*Supplied passage:*
● ● ● ● ● ● ●
The Subversion Project: Buiding a Better CVS
If you work on any kind of open-source project, you've probably worked with CVS. You probably remember the first time you learned to do an anonymous checkout of a source tree over the Net, your first commit or learning how to look at CVS diffs. And then the fateful day came: you asked your friend how to rename a file. “You can't”, was the reply.
“What? What do you mean?” you asked.
“Well, you can delete the file from the repository and then re-add it under a new name.”
“Yes, but then nobody would know it had been renamed.”
“Let's call the CVS administrator. She can hand-edit the repository's RCS files for us and possibly make things work.”
“And by the way, don't try to delete a directory either.”
You rolled your eyes and groaned. How could such simple tasks be so difficult?
No doubt about it, CVS has evolved into the standard software configuration management (SCM) system of the Open Source community, and rightly so. CVS is free software and has a wonderful nonlocking development model that allows hundreds of far-flung programmers to collaborate. In fact, one might argue that, without CVS, it's doubtful whether sites like Freshmeat or SourceForge ever would have flourished as they do now. CVS and its semi-chaotic development model have become an essential part of Open Source culture.
● ● ● ● ● ● ●
*Information provided:*
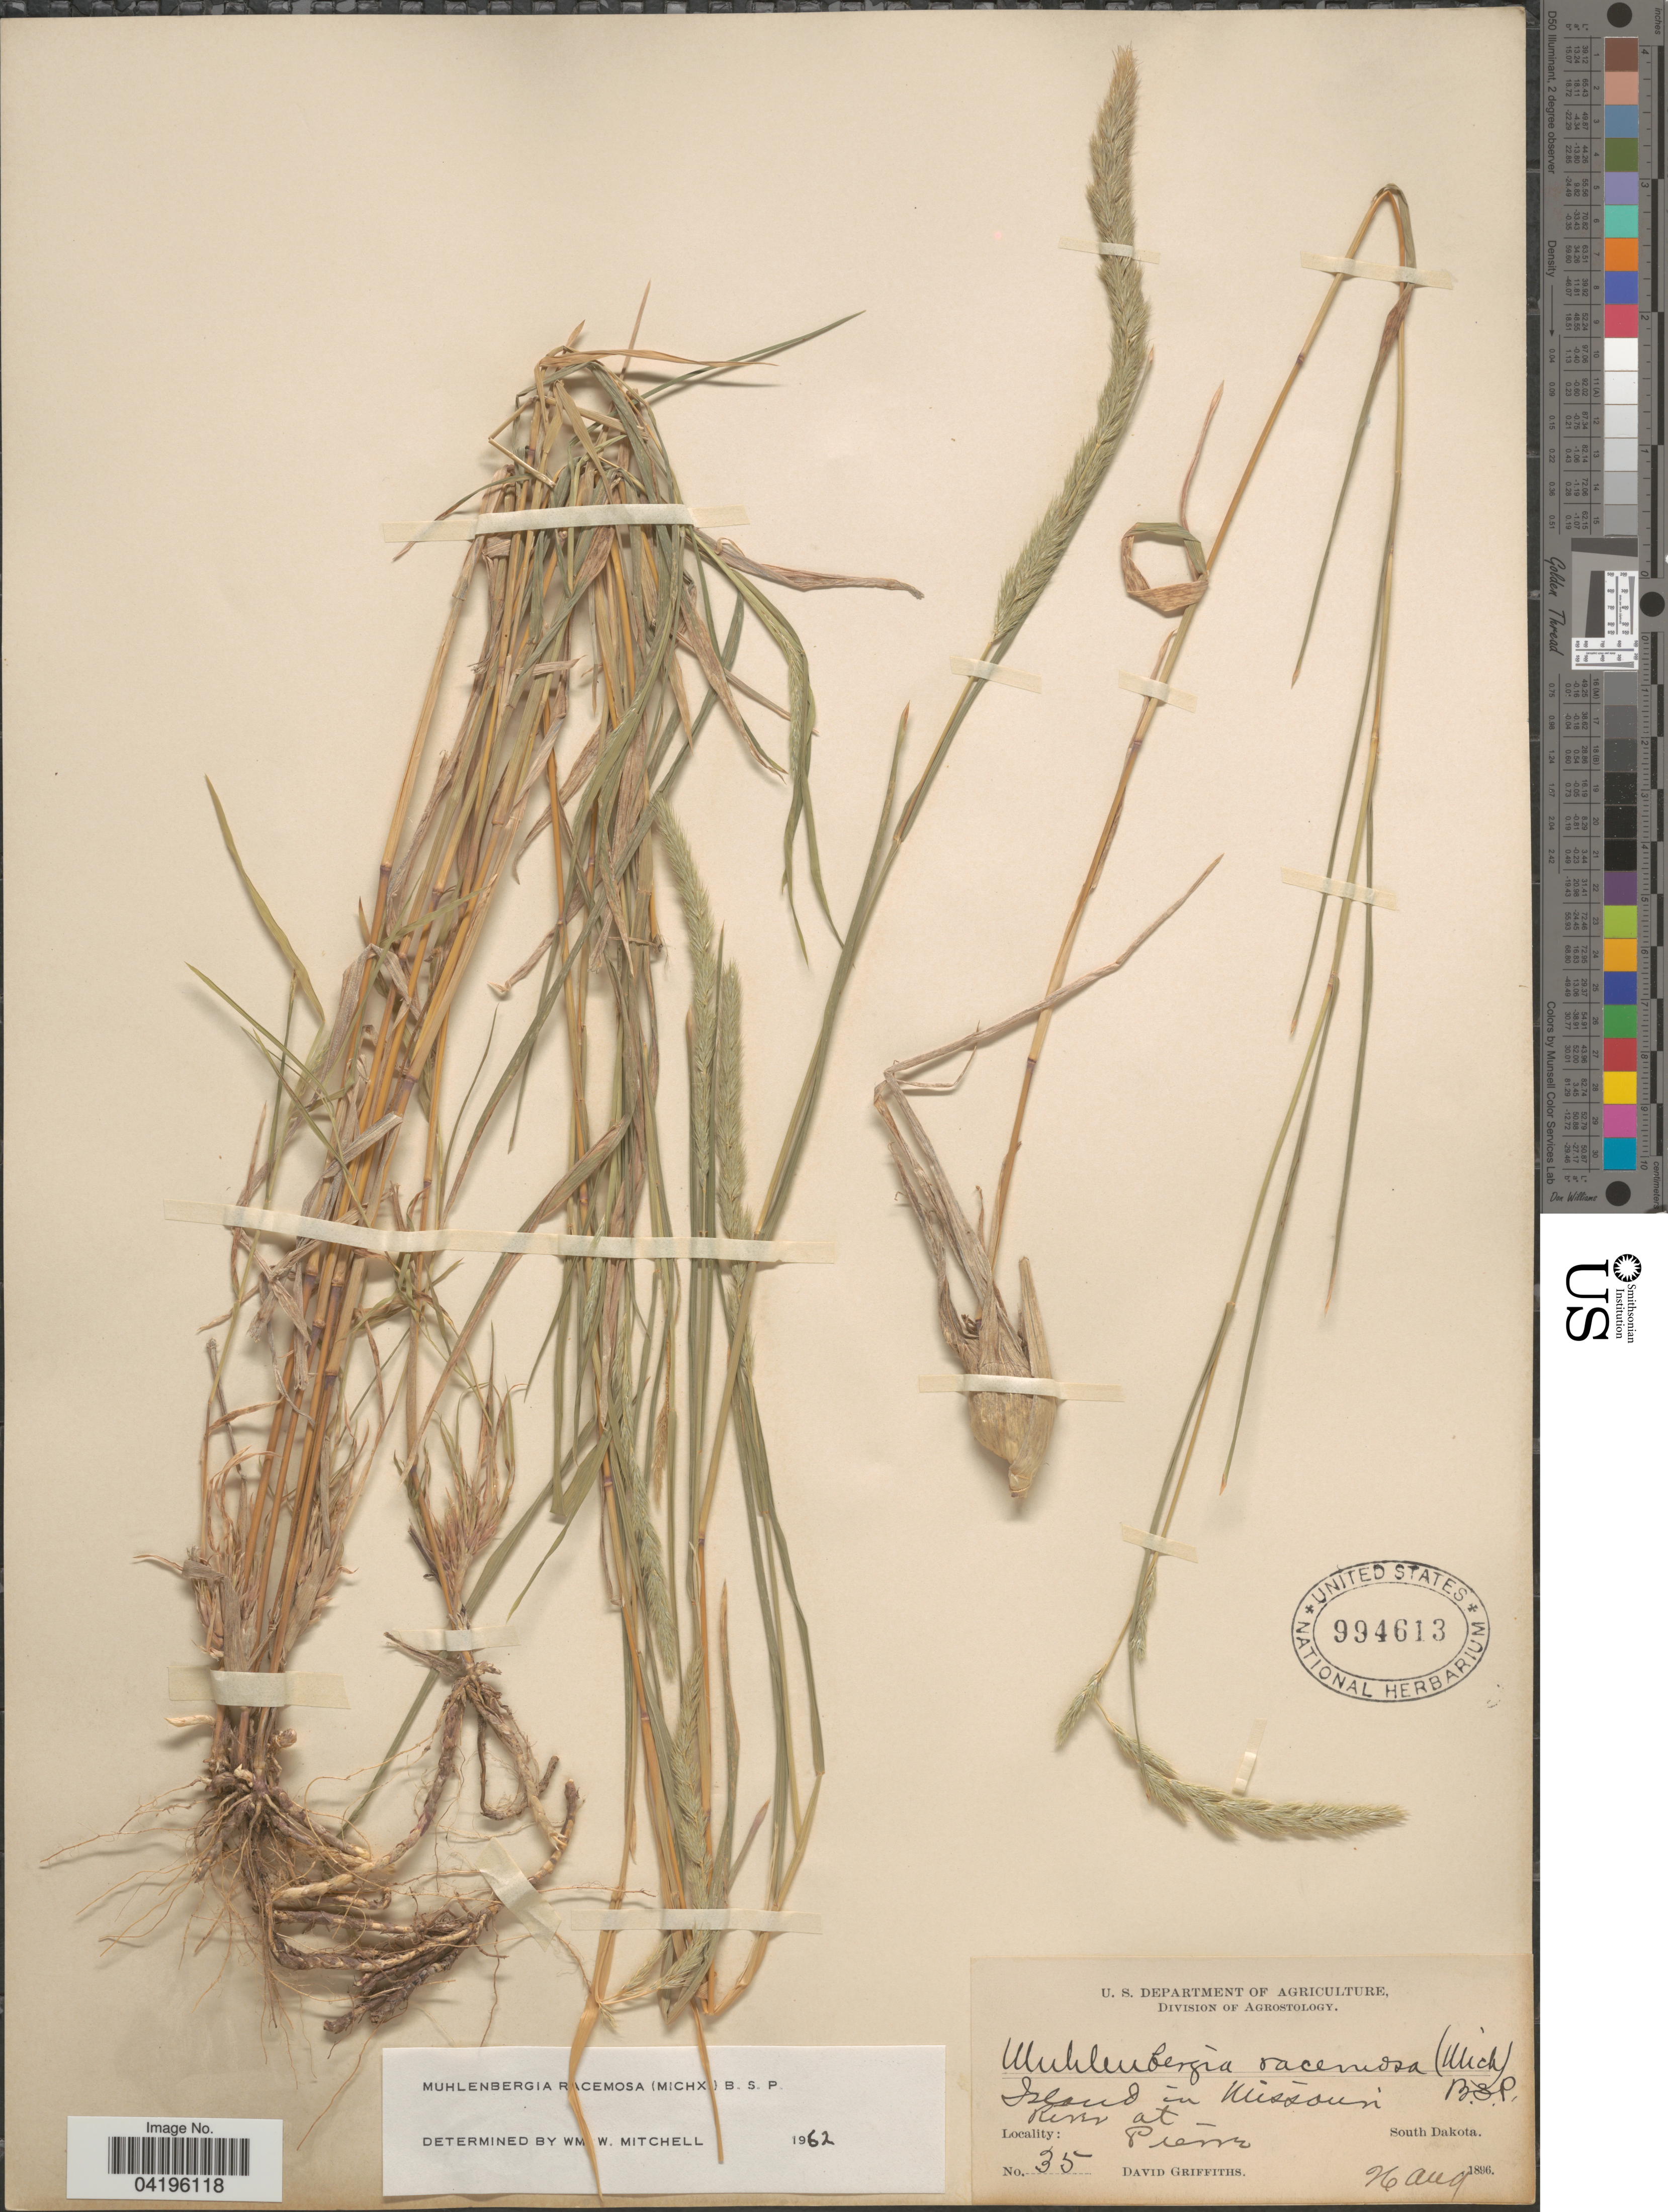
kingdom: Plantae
● ● ● ● ● ● ●
*Complete the following:*
1. The Subversion article says the reader probably remembers some early CVS experiences. List each one.
2. In the Subversion article, which files does the friend suggest the CVS administrator could hand-edit?
3. Write the next part of the Subversion article, picking up after its last sentence.

*Answers given:*
1.
- The first time you learned to do an anonymous checkout of a source tree over the Net
- Your first commit
- Learning how to look at CVS diffs

2. The repository's RCS files.

3.
So what's wrong with CVS? Because it uses the RCS storage system under the hood, CVS can only track file contents, not tree structures. As a result, the user has no way to copy, move or rename items without losing history. Tree rearrangements are always ugly server-side tweaks.
The RCS back end cannot store binary files efficiently, and branching and tagging operations can become very slow. CVS also uses the network inefficiently; many users are annoyed by long waits, because file differences are sent in only one direction (from server to client, but not from client to server), and binary files are always transmitted in their entirety.
From a developer's standpoint, the CVS codebase is the result of layers upon layers of historical “hacks”. (Remember that CVS began life as a collection of shell scripts to drive RCS.) This makes the code difficult to understand, maintain or extend. For example, CVS's networking ability was essentially stapled on. It was never designed to be a native client/server system.
Rectifying CVS's problems is a huge task, and we've only listed a few of the many common complaints here.
In 1995, Karl Fogel and Jim Blandy founded Cyclic Software, a company for commercially supporting and improving CVS. Cyclic made the first public release of a network-enabled CVS (contributed by Cygnus software). In 1999, Karl Fogel published a book about CVS and the open-source development model it enables (cvsbook.red-bean.com). Karl and Jim had long talked about writing a replacement for CVS; Jim even had drafted a new, theoretical repository design. Finally, in February 2000, Brian Behlendorf of Collabnet (www.collab.net) offered Karl a full-time job to write a CVS replacement. Karl gathered a team and work began in May.
The team settled on a few simple goals: it was decided that Subversion would be designed as a functional replacement for CVS. It would do everything that CVS does, preserving the same development model while fixing the flaws in CVS's (lack of) design. Existing CVS users would be the target audience; any CVS user should be able to start using Subversion with little effort. Any other bonus features were decided to be of secondary importance (at least before a 1.0 release).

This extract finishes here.